Mayor Kenney has asked for more money each year than his predecessor, Michael Nutter. Under Nutter in 2015, voters approved borrowing $155.7 million. In 2016, voters authorized the city to borrow $184.3 million; in 2017, they approved $172 million.

Sometimes, the authorized borrowing doesn't happen until years later. For example, the $293 million the city borrowed in 2017 — and plans to spend through 2020 — was passed by voters in 2015 and 2016.

Some of those expenses include resurfacing 131 miles of streets each year, ramp reconstruction to comply with the Americans with Disabilities Act, renovation of three police district offices plus a new headquarters, new ambulances and fire trucks.

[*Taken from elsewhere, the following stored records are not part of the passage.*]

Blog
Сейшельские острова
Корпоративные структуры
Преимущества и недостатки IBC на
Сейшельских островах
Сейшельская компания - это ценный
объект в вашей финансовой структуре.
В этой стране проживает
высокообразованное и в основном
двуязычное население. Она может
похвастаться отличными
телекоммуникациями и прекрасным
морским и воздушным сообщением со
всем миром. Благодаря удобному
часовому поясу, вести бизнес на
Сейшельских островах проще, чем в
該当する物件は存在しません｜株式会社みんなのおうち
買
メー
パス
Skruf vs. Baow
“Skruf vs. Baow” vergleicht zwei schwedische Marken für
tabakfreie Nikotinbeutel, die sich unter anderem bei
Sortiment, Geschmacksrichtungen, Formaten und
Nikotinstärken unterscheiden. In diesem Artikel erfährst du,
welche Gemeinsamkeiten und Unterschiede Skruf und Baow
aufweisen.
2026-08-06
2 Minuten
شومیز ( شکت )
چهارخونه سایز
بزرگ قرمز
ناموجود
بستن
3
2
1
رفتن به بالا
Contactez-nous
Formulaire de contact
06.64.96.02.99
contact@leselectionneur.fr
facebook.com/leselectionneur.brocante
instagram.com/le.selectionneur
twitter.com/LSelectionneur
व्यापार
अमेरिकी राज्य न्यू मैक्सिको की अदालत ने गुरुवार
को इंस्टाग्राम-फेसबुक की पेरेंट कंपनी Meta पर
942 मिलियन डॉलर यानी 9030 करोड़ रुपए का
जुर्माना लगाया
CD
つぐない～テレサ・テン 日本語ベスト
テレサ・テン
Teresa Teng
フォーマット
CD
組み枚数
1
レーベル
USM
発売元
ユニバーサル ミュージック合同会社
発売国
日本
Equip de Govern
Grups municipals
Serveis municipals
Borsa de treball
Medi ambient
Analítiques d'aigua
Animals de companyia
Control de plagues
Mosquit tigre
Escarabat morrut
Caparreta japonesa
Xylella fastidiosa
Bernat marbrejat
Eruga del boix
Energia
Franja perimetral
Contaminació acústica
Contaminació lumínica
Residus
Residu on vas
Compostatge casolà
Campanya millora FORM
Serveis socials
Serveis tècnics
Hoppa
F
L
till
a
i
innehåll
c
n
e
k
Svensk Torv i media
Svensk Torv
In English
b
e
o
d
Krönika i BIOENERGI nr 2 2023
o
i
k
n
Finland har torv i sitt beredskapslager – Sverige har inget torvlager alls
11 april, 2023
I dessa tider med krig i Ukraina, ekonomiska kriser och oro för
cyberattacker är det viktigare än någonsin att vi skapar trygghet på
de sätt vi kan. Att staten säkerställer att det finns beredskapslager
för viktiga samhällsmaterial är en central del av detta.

In total, the city has an outstanding debt bill of $5.5 billion, including interest, to be paid through 2047. That includes $1.6 billion in general obligation bonds, plus $2.1 billion more for projects such as Lincoln Financial Field, the criminal justice center, the new police headquarters and a 1999 pension bond deal.

Under the state constitution, Philadelphia can't have general obligation debt that is 13.5 percent more than the preceding 10-year average of assessed value of taxable real property. By that standard, the city could borrow up to $13.4 billion.

However, city officials say that might be an inappropriate debt level, because property valuations have gone up — due in part to a switch to market rate assessments — and wage taxes, not property taxes, are the main revenue generator for the city.

In 2015, city officials agreed its annual debt and long-term obligation payments such as pensions would not exceed 15 percent of general fund expenditures — but they were already above that limit that year and have been ever since. In its most recent fiscal year, those obligations equaled 23.3 percent of the general fund budget. (That doesn't include the $104 million it kicked to the school district.)

"We're well-aware of the downside of having high fixed costs," city spokesman Mike Dunn said in an email. "But the alternative to borrowing, frankly, is far worse. Without sufficient capital investments, facilities fall into disrepair, city services are disrupted, and public safety — to city workers such as first responders and to residents — is potentially endangered."

The city is in the process of updating its debt management policy, Dunn said.

The bond issue on the ballot is separate from Rebuild, the Kenney administration's plan to rehabilitate or rebuild many of the city's recreation centers, parks and libraries. That is expected to be financed in part through a $300 million bond package issued through a city authority; that borrowing does not require voter approval.